To be sure, AirWatch is best known as a method to better manage and deploy enterprise applications
to mobile devices, based on user profiles that determine what users are allowed to run and/or the
resources they are allowed to access.
At VMworld 2015 today, VMware demonstrated a project called A2 that allows AirWatch to do the
same for Windows 10 desktops.
To be frank, A2 isn't entirely new-- one part of it is VMware App Volumes, a tool for spawning
various apps onto devices, which VMware acquired with a company called CloudVolumes in 2014.
Another piece is VMware Identity Management. AirWatch has also been able to manage desktops for
a while, but the business unit hasn't spent much time talking about it or trying to do so on Windows.
That's now changed because Microsoft has added APIs to Windows 10 to make it more easily managed,
as part of Redmond's efforts to make Windows 10 behave consistently across various devices.
And because Microsoft hopes businesses will adopt Windows 10 on smartphones and tablets, and because
those devices need management because they are often employee-owned and can be forgotten in a restaurant
or in the back of a taxi somewhere, the same management hooks for Windows 10 on mobile devices made it
into desktop Windows 10.
VMware has grabbed those hooks, and the result was a short demo in which a Windows 10 user
logged-on to a bring-your-own-device (BYOD) laptop with their work email address, an event that saw
their employer's preferred suite of apps deployed to the Windows 10 desktop at impressive speed.
Overall, A2 is a preview and there's no word on when it will arrive in saleable form anytime soon.

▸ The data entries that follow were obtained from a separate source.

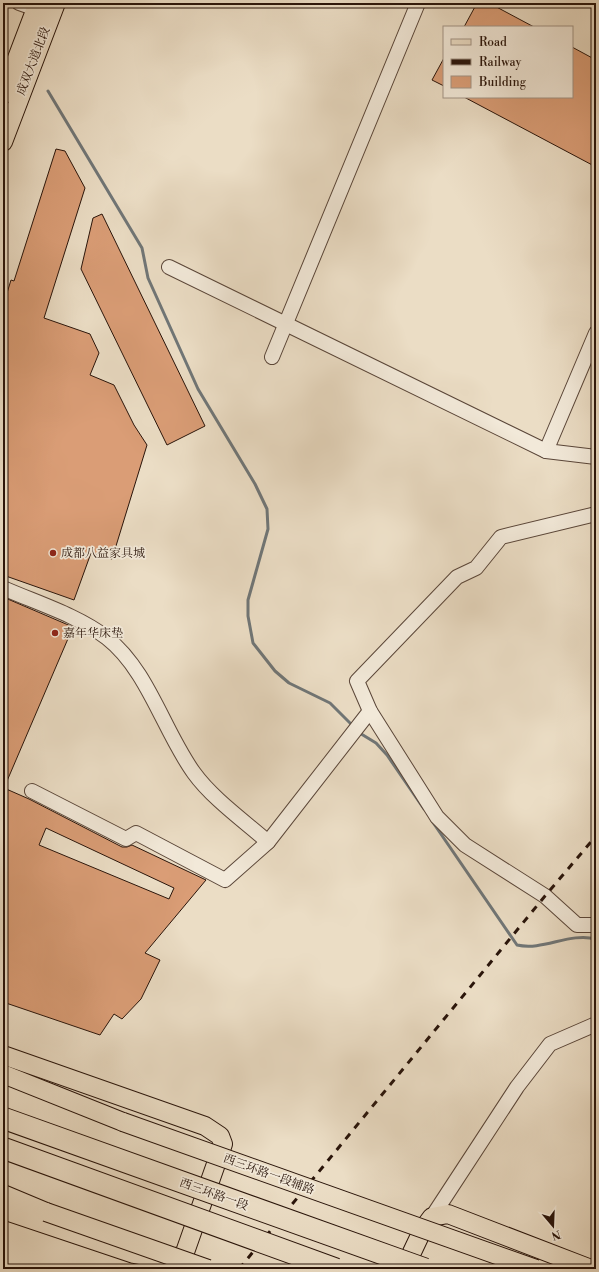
<svg xmlns="http://www.w3.org/2000/svg" width="599" height="1272" font-family="'Libre Bodoni','Noto Serif SC',serif">
	<rect width="100%" height="100%" fill="#ebddc5"/>
	<filter id="stains"><feTurbulence type="fractalNoise" baseFrequency=".005" numOctaves="4"/><feColorMatrix values="0 0 0 0 .2 0 0 0 0 .09 0 0 0 0 .02 0 0 0 .5 -.17"/></filter>
	<radialGradient id="worn" r=".72"><stop offset=".6" stop-color="#630" stop-opacity="0"/><stop offset="1" stop-color="#630" stop-opacity=".3"/></radialGradient>
	<g fill="none" stroke-linecap="round" stroke-linejoin="round">
		<!-- stream -->
		<g stroke="#707677" stroke-width="3">
			<path d="M48 91 142 248 148 278 198 389 255 484 267 509 268 529 248 600V616L253 643 275 671 289 683 330 703 353 726"/>
			<path d="M358 732 376 743 387 755 424 809"/>
			<path d="M432 821 517 945C544 951 569 932 596 939"/>
		</g>
	</g>
	<!-- building -->
	<g fill="#da9d76" stroke="#29140a" fill-rule="evenodd">
		<path d="M477 3H489L534 27H464Z"/>
		<path d="M572 47 596 60V167L464 97H572Z"/>
		<path d="M444 58V86L432 80Z"/>
		<path d="M56 149 65 151 85 188 44 318 90 334 99 353 90 375 114 385 134 425 147 445 112 559 91 553 74 600 3 575V306L11 280 14 281Z"/>
		<path d="M102 214 205 426 167 445 81 269 93 218Z"/>
		<path d="M3 597 73 627 4 788 29 799 122 847H127L132 845 206 880 145 953 160 960 141 999 122 1019 114 1014 100 1035 3 1002ZM46 828 174 888 169 899 39 845Z"/>
	</g>
	<g fill="none" stroke-linecap="round" stroke-linejoin="round">
		<defs>
			<g id="minor">
				<path d="M19 3 36 9"/>
				<path d="M169 267 546 451 596 457"/>
				<path d="M272 357 418 3"/>
				<path d="M546 451 596 333"/>
				<path d="M596 514 501 537 476 568 457 577 357 681 370 711 437 817 465 845 545 896 577 925H596"/>
				<path d="M3 588C37 603 77 615 107 638 148 670 164 732 194 773 212 798 244 821 268 842"/>
				<path d="M32 791 126 839 136 833 225 880 268 842 370 711"/>
				<path d="M432 1217 517 1087 550 1044 596 1024"/>
				<path d="M166 1260 177 1269"/>
			</g>
			<g id="major">
				<path d="M3 95 38 3"/>
				<path d="M3 142 56 3"/>
				<path d="M3 1055 205 1126 220 1136 223 1144 184 1255 166 1260 134 1254 3 1210"/>
				<path d="M3 1074 123 1122"/>
				<path d="M3 1194 46 1212"/>
				<path d="M404 1269 423 1229 432 1217 448 1214 591 1269"/>
			</g>
		</defs>
		<!-- minor casing -->
		<use href="#minor" stroke="#5a4639" stroke-width="16"/>
		<!-- major casing -->
		<use href="#major" stroke="#29140a" stroke-width="20"/>
		<!-- minor -->
		<use href="#minor" stroke="#f2e9d9" stroke-width="14"/>
		<!-- major -->
		<use href="#major" stroke="#ebddc5" stroke-width="18"/>
		<!-- rail -->
		<path stroke="#29140a" stroke-width="3" stroke-dasharray="7 7" stroke-linecap="butt" d="M239 1269 545 896 596 836"/>
		<defs>
			<g id="major-bridge">
				<path d="M123 1122 536 1269"/>
				<path d="M46 1212 208 1269"/>
			</g>
			<g id="highway-bridge">
				<path d="M3 1118 425 1269"/>
				<path d="M3 1148 336 1269"/>
			</g>
		</defs>
		<!-- major-bridge casing -->
		<use href="#major-bridge" stroke="#29140a" stroke-width="20" stroke-linecap="butt"/>
		<!-- highway-bridge casing -->
		<use href="#highway-bridge" stroke="#29140a" stroke-width="23" stroke-linecap="butt"/>
		<!-- major-bridge -->
		<use href="#major-bridge" stroke="#ebddc5" stroke-width="18"/>
		<!-- highway-bridge -->
		<use href="#highway-bridge" stroke="#ebddc5" stroke-width="21"/>
	</g>
	<!-- markers -->
	<g fill="#8f2418" stroke="#f2e9d9" stroke-width="1.5">
		<circle cx="53" cy="553" r="4"/>
		<circle cx="55" cy="633" r="4"/>
	</g>
	<g text-anchor="middle" stroke-width="3.5" stroke-linejoin="round" paint-order="stroke">
		<!-- street labels -->
		<g font-size="12" fill="#29140a" stroke="#f2e9d9">
			<text transform="translate(33 61) rotate(-69)" y="4">成双大道北段</text>
			<text transform="translate(269 1174) rotate(20)" y="4">西三环路一段辅路</text>
			<text transform="translate(214 1194) rotate(20)" y="4">西三环路一段</text>
		</g>
		<!-- poi labels -->
		<g font-size="12" fill="#29140a" stroke="#f2e9d9" text-anchor="start">
			<text x="61" y="557">成都八益家具城</text>
			<text x="63" y="637">嘉年华床垫</text>
		</g>
	</g>
	<!-- margin -->
	<rect width="599" height="1272" fill="none" stroke="#ebddc5" stroke-width="16"/>
	<rect x="4" y="4" width="591" height="1264" fill="none" stroke="#29140a" stroke-width="2"/>
	<rect x="8" y="8" width="583" height="1256" fill="none" stroke="#29140a"/>
	<!-- legend -->
	<rect x="443" y="26" width="130" height="72" fill="#f2e9d9" stroke="#a29486"/>
	<rect x="451" y="39" width="20" height="6" fill="#ebddc5" stroke="#a29486"/>
	<text x="479" y="46" font-size="12" fill="#29140a">Road</text>
	<rect x="451" y="59" width="20" height="6" fill="#29140a" stroke="#a29486"/>
	<text x="479" y="66" font-size="12" fill="#29140a">Railway</text>
	<rect x="451" y="76" width="20" height="12" fill="#da9d76" stroke="#a29486"/>
	<text x="479" y="86" font-size="12" fill="#29140a">Building</text>
	<!-- north arrow -->
	<g transform="translate(553 1226) rotate(161)" stroke="#f2e9d9" stroke-width="3" paint-order="stroke">
	<path d="M0-3L7 15L0 10L-7 15Z" fill="#29140a"/>
	<text y="-6" font-size="11" font-weight="bold" text-anchor="middle" fill="#29140a">N</text>
	</g>
	<rect width="100%" height="100%" filter="url(#stains)"/>
	<rect width="100%" height="100%" fill="url(#worn)"/>
</svg>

When it does, it may find a fertile reception-- the VMworld crowd drew breath appreciatively
during the demo today.
Sanjay Poonen, VMware's leader for all things end-user computing, later said A2 is significant for
VMware because the company knows that not every business will run desktop virtualization software and
even those who do rarely go all-in.
But just about every organization runs desktops and will make it to Windows 10 eventually. It's almost certain
And just about every organization is also investigating mobility, either with owned or BYOD devices. A2
is therefore kind of a big deal for VMware because it puts the company into play on the world's
PCs as well as mobile devices and, most importantly, the world's servers.
The idea is that all good things VMware did to physical servers, it now aspires to do to physical
desktops, starting with role-based app delivery.
For a company that's still looking for a second tent-pole to erect a big new business to stand
alongside server virtualization software, A2 is therefore rather significant.